### [Provided information]
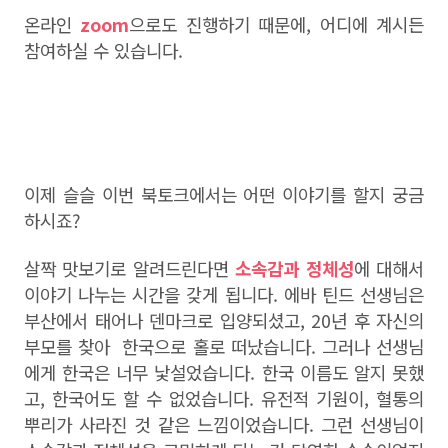
온라인
zoom
으로도 진행하기 때문에, 어디에 계시든
참여하실 수 있습니다.
이제 슬슬 이번 북토크에서는 어떤 이야기를 할지 궁금
하시죠?
살짝 맛보기로 알려드린다면
소속감과 정체성
에 대해서
이야기 나누는 시간을 갖게 됩니다. 에바 틴드 선생님은
부산에서 태어나 덴마크로 입양되셨고, 20년 후 자신의
부모를 찾아
한국으로 홀로 떠났습니다. 그러나 선생님
에게 한국은 너무 낯설었습니다. 한국 이름도 알지 못했
고, 한국어도 할 수 없었습니다. 유전적 기원이, 혈통의
뿌리가 사라진 것 같은 느낌이었습니다. 그런 선생님이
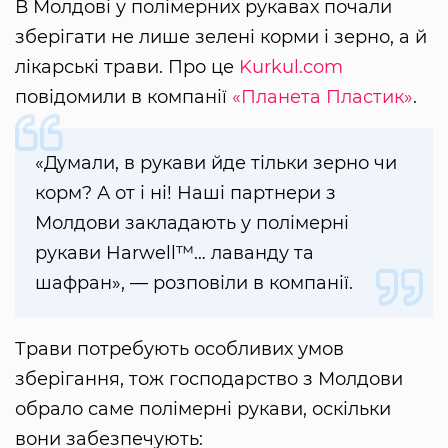
В Молдові у полімерних рукавах почали
зберігати не лише зелені корми і зерно, а й
лікарські трави. Про це
Kurkul.com
повідомили в компанії
«Планета Пластик»
.
«Думали, в рукави йде тільки зерно чи
корм? А от і ні! Наші партнери з
Молдови закладають у полімерні
рукави Harwell™… лаванду та
шафран», — розповіли в компанії.
Трави потребують особливих умов
зберігання, тож господарство з Молдови
обрало саме полімерні рукави, оскільки
вони забезпечують:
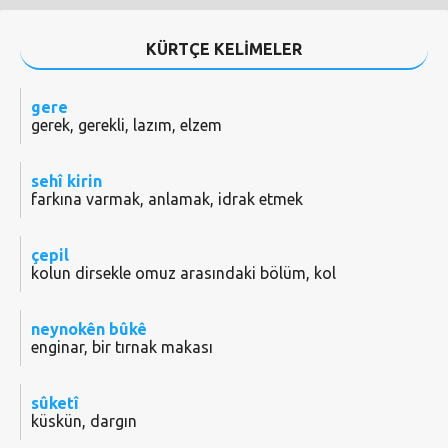
KÜRTÇE KELİMELER
gere
gerek, gerekli, lazım, elzem
sehî kirin
farkına varmak, anlamak, idrak etmek
çepil
kolun dirsekle omuz arasındaki bölüm, kol
neynokên bûkê
enginar, bir tırnak makası
sûketî
küskün, dargın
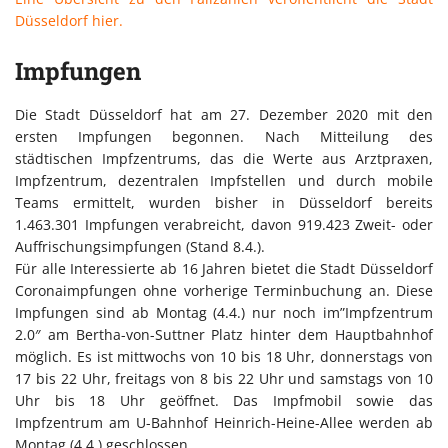
Düsseldorf hier.
Impfungen
Die Stadt Düsseldorf hat am 27. Dezember 2020 mit den
ersten Impfungen begonnen. Nach Mitteilung des
städtischen Impfzentrums, das die Werte aus Arztpraxen,
Impfzentrum, dezentralen Impfstellen und durch mobile
Teams ermittelt, wurden bisher in Düsseldorf bereits
1.463.301 Impfungen verabreicht, davon 919.423 Zweit- oder
Auffrischungsimpfungen (Stand 8.4.).
Für alle Interessierte ab 16 Jahren bietet die Stadt Düsseldorf
Coronaimpfungen ohne vorherige Terminbuchung an. Diese
Impfungen sind ab Montag (4.4.) nur noch im”Impfzentrum
2.0″ am Bertha-von-Suttner Platz hinter dem Hauptbahnhof
möglich. Es ist mittwochs von 10 bis 18 Uhr, donnerstags von
17 bis 22 Uhr, freitags von 8 bis 22 Uhr und samstags von 10
Uhr bis 18 Uhr geöffnet. Das Impfmobil sowie das
Impfzentrum am U-Bahnhof Heinrich-Heine-Allee werden ab
Montag (4.4.) geschlossen.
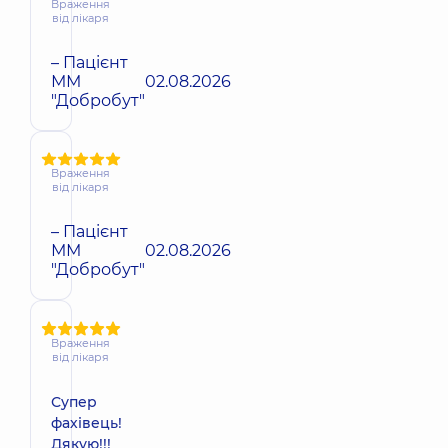
Враження
від лікаря
– Пацієнт
ММ
02.08.2026
"Добробут"
Враження
від лікаря
– Пацієнт
ММ
02.08.2026
"Добробут"
Враження
від лікаря
Супер
фахівець!
Дякую!!!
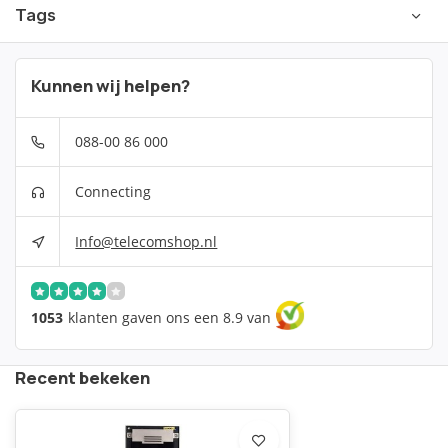
Tags
Kunnen wij helpen?
088-00 86 000
Connecting
Info@telecomshop.nl
1053
klanten gaven ons een 8.9 van
Recent bekeken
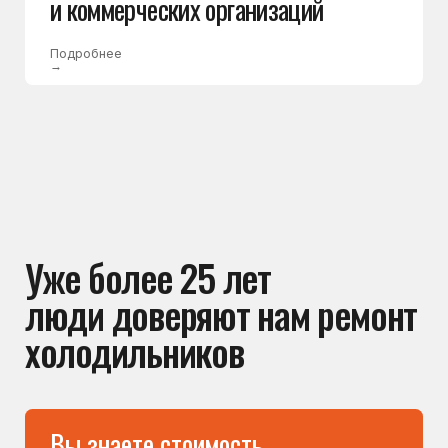
причину поломки и согласовывает
стоимость. Вы принимаете решение
спокойно — без неожиданных доплат
после ремонта
Не передаём заявки
посредникам
Вы обращаетесь напрямую в сервисный центр.
Заявка не передаётся сторонним мастерам —
к вам приезжает штатный специалист
компании. Это помогает избежать наценок
посредников и получить гарантию
от сервисного центра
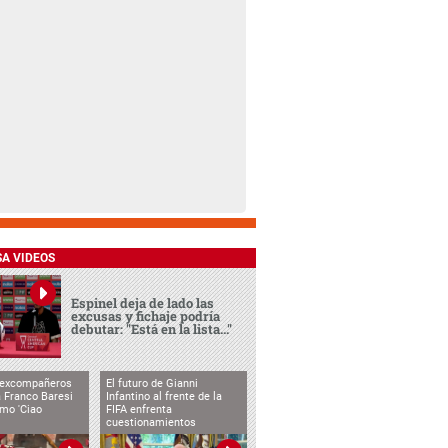
SA VIDEOS
Espinel deja de lado las
excusas y fichaje podría
debutar: "Está en la lista..."
 excompañeros
El futuro de Gianni
 Franco Baresi
Infantino al frente de la
imo 'Ciao
FIFA enfrenta
cuestionamientos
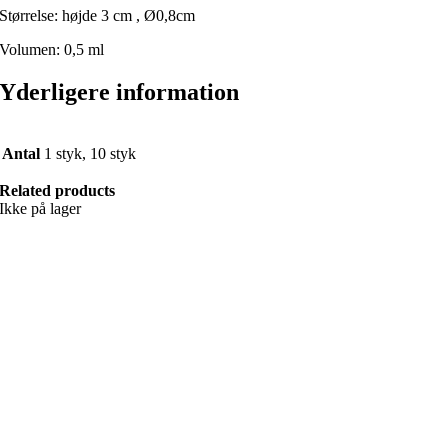
Størrelse: højde 3 cm , Ø0,8cm
Volumen: 0,5 ml
Yderligere information
Antal
1 styk, 10 styk
Related products
Ikke på lager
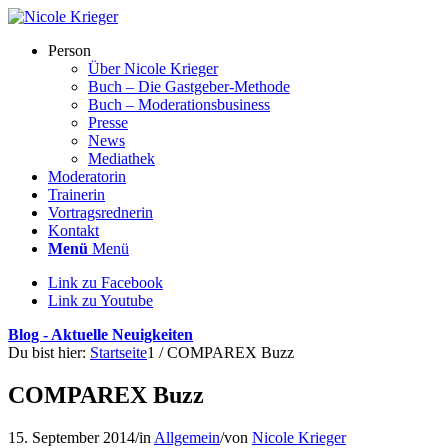
Person
Über Nicole Krieger
Buch – Die Gastgeber-Methode
Buch – Moderations­business
Presse
News
Mediathek
Moderatorin
Trainerin
Vortragsrednerin
Kontakt
Menü
Menü
Link zu Facebook
Link zu Youtube
Blog - Aktuelle Neuigkeiten
Du bist hier:
Startseite
1
/
COMPAREX Buzz
COMPAREX Buzz
15. September 2014
/
in
Allgemein
/
von
Nicole Krieger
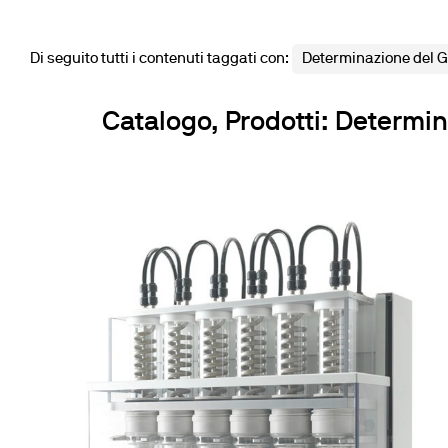
Di seguito tutti i contenuti taggati con:
Determinazione del Gr
Catalogo, Prodotti: Determin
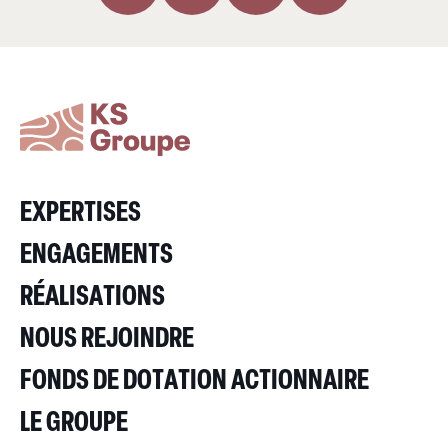
EXPERTISES
ENGAGEMENTS
RÉALISATIONS
NOUS REJOINDRE
FONDS DE DOTATION ACTIONNAIRE
LE GROUPE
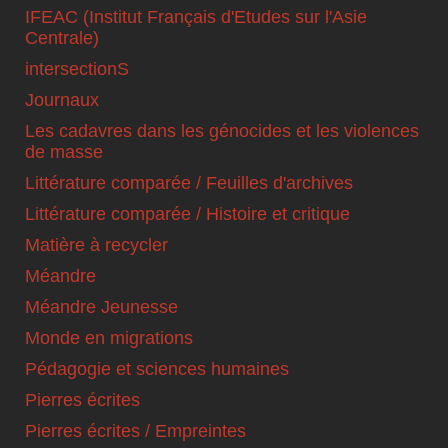
IFEAC (Institut Français d'Etudes sur l'Asie
Centrale)
intersectionS
Journaux
Les cadavres dans les génocides et les violences
de masse
Littérature comparée / Feuilles d'archives
Littérature comparée / Histoire et critique
Matière à recycler
Méandre
Méandre Jeunesse
Monde en migrations
Pédagogie et sciences humaines
Pierres écrites
Pierres écrites / Empreintes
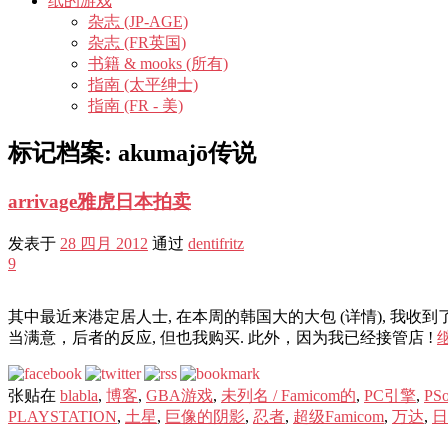
纸的游戏
杂志 (JP-AGE)
杂志 (FR英国)
书籍 & mooks (所有)
指南 (太平绅士)
指南 (FR - 美)
标记档案:
akumajō传说
arrivage雅虎日本拍卖
发表于
28 四月 2012
通过
dentifritz
9
其中最近来港定居人士, 在本周的韩国大的大包 (详情), 我收
当满意，后者的反应, 但也我购买. 此外，因为我已经接管店 !
张贴在
blabla
,
博客
,
GBA游戏
,
未列名 / Famicom的
,
PC引擎
,
PS
PLAYSTATION
,
土星
,
巨像的阴影
,
忍者
,
超级Famicom
,
万达
,
日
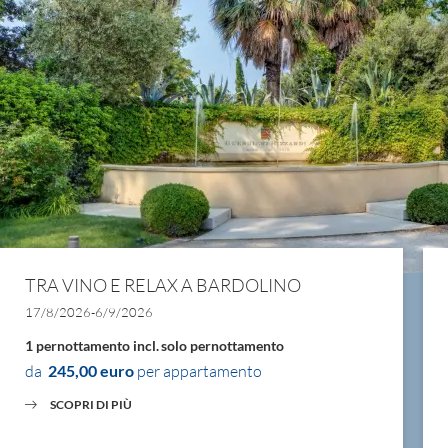
TRA VINO E RELAX A BARDOLINO
17/8/2026-6/9/2026
1 pernottamento
incl.
solo pernottamento
da
245,00 euro
per appartamento
SCOPRI DI PIÙ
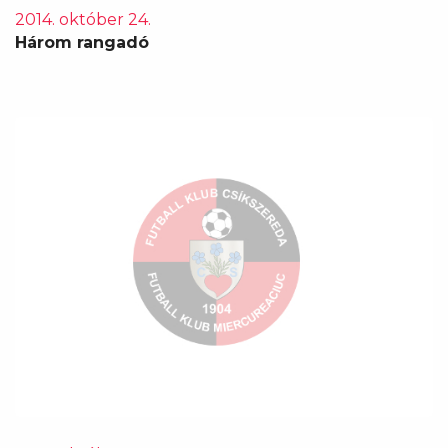
2014. október 24.
Három rangadó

### [Problem statement]
Collect every line of the records that contains the word "Düsseldorf", matching case exactly, and copy each line in full.

### [The completed task]
Düsseldorf hier.
Die Stadt Düsseldorf hat am 27. Dezember 2020 mit den
Teams ermittelt, wurden bisher in Düsseldorf bereits
Für alle Interessierte ab 16 Jahren bietet die Stadt Düsseldorf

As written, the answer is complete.